Cette clientèle était essentiellement agricole : point n'était besoin de se changer après la traite des vaches pour aller au pain au commerce du quartier. Les jeunes qui se sont installés dans les campagnes n’étaient pas des clients réguliers en général : Ils y venaient sporadiquement pour un « dépannage » quand il manquait une denrée de première nécessité.
Voilà pour ce qui est de l'aspect économique du problème, peut-être celui qui n'est pas le plus important si l'on s'en tient à la « communauté » que constituait le village autour de son commerce.

Téléphone public , bureau de vote


Ce café-alimentation, qu'il soit à Loge-Gaor, à Coadigou ou à Saint-Guénolé abrita longtemps le poste de téléphone public. Les gens du quartier venaient y appeler le médecin, le vétérinaire ou l'inséminateur. A Miné-Tréouzal, Stang, Coadigou, c’était aussi le bureau de vote. Les jours d'élections, on passait par le bar après avoir voté. C'était encore un point de ralliement le dimanche soir après le match, un lieu d'échanges après une journée de travail, le lieu de réunion pour le comité des fêtes du quartier.

Une réunion du comité de la chapelle de Saint Paul à Miné-Tréouzal

« Nous avions aussi un rôle d'écoute et d'attention aux problèmes des gens. Ils nous faisaient part de leurs peines, pas toujours de leurs joies. C'est ici que l'on apprenait les nouvelles du quartier, sur la santé de chacun ».

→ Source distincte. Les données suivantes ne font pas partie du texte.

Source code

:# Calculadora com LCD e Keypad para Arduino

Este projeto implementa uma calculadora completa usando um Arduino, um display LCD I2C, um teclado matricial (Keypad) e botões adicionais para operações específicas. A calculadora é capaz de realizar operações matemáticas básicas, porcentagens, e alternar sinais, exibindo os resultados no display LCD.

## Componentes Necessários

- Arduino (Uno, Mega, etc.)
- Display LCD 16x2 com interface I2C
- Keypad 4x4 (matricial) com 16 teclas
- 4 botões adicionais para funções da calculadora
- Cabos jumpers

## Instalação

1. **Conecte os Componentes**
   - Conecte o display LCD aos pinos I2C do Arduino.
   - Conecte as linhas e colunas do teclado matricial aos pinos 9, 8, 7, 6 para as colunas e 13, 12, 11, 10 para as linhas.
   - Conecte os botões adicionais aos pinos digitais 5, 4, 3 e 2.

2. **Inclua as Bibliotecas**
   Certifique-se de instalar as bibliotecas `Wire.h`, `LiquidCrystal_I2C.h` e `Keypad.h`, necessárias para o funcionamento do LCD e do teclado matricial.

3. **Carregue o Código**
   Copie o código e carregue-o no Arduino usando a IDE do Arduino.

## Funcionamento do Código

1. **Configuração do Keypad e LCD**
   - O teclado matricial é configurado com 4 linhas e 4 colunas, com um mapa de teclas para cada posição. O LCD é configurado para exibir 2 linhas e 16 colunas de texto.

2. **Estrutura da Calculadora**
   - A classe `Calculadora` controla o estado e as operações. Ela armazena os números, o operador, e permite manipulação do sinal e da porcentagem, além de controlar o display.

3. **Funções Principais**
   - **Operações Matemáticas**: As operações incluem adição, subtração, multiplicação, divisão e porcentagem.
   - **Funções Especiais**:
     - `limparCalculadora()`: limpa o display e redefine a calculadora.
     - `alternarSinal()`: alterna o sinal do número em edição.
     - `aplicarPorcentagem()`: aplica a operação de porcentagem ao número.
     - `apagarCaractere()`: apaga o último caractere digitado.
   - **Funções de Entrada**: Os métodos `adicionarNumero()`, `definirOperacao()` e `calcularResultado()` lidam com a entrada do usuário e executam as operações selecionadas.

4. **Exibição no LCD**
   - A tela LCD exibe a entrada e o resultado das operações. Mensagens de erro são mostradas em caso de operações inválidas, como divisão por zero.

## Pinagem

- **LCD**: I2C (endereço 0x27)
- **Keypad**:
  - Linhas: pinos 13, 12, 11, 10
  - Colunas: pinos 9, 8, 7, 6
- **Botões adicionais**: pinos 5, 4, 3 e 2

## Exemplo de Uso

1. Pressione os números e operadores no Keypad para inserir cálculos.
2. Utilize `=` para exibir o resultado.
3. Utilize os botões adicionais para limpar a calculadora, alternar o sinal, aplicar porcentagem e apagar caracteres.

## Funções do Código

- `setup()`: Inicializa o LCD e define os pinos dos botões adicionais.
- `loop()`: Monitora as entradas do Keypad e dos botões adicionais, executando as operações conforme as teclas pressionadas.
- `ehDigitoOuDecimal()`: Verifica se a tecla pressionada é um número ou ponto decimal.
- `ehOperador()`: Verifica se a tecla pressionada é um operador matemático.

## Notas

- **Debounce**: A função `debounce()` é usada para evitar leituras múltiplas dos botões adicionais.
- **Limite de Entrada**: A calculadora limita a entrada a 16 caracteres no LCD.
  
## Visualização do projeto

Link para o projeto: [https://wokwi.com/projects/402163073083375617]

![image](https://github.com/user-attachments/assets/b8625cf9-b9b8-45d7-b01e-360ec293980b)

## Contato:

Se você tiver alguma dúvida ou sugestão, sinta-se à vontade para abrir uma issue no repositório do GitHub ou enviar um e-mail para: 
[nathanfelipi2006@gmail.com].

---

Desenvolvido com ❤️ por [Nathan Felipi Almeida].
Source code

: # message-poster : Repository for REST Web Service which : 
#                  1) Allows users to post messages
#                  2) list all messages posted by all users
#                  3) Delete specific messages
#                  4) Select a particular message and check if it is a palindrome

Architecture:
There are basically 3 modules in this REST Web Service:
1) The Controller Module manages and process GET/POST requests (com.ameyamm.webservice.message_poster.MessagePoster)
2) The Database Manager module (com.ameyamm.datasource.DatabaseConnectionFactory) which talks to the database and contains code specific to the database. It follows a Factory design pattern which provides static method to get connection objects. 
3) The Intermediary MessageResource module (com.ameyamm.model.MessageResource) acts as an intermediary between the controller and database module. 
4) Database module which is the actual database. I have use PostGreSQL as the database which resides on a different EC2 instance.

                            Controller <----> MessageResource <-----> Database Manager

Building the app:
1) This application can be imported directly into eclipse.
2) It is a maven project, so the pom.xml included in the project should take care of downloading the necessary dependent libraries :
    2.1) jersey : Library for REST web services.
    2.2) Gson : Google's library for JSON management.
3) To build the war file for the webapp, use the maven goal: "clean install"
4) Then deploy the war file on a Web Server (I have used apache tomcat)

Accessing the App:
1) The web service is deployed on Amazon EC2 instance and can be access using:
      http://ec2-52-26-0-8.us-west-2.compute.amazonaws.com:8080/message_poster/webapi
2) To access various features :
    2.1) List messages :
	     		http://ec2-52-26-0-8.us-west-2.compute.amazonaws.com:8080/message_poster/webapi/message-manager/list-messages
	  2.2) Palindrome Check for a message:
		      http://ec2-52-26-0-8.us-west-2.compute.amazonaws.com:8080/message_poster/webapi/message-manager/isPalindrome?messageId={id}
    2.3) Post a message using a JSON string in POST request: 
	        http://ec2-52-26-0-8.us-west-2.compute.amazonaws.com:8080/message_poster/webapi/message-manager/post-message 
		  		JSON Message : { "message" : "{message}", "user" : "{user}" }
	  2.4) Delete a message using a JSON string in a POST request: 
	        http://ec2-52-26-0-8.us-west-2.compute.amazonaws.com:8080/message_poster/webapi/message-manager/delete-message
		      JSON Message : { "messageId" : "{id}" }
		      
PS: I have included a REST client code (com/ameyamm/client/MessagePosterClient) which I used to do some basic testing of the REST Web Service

Les causes du déclin de ces commerces ruraux sont multiples : dépeuplement des campagnes, diminution du nombre d'agriculteurs, développement de la circulation automobile. " Les gens ont vieilli, les maisons se sont vidées, la vie s'est accélérée : nous avons subi le changement en nous essoufflant ...On ne peut pas dire que l'on gagnait bien sa vie, on vivotait, les charges n'étaient pas trop lourdes, on pouvait élever ses enfants à la maison. En revendant le fonds de commerce, on avait quelques économies pour notre retraite. Mais, de nos jours les charges sont devenues trop lourdes, il n'y a que peu d'espoir de reprise d'un commerce en zone rurale". Pour le commerçant, cette fermeture est ressentie douloureusement : « Cela fait très mal, ce n'est pas pour ce que l'on gagnait derrière un comptoir, mais c'est la rupture avec toute une vie de contact, de relation avec des habitués. Ici à Miné-Tréouzal, nous étions en outre le point de ralliement entre Scaër et Guiscriff. Il aurait suffi d'une clientèle qui vienne au moins une fois par semaine pour que ce commerce garde sa raison d'être ».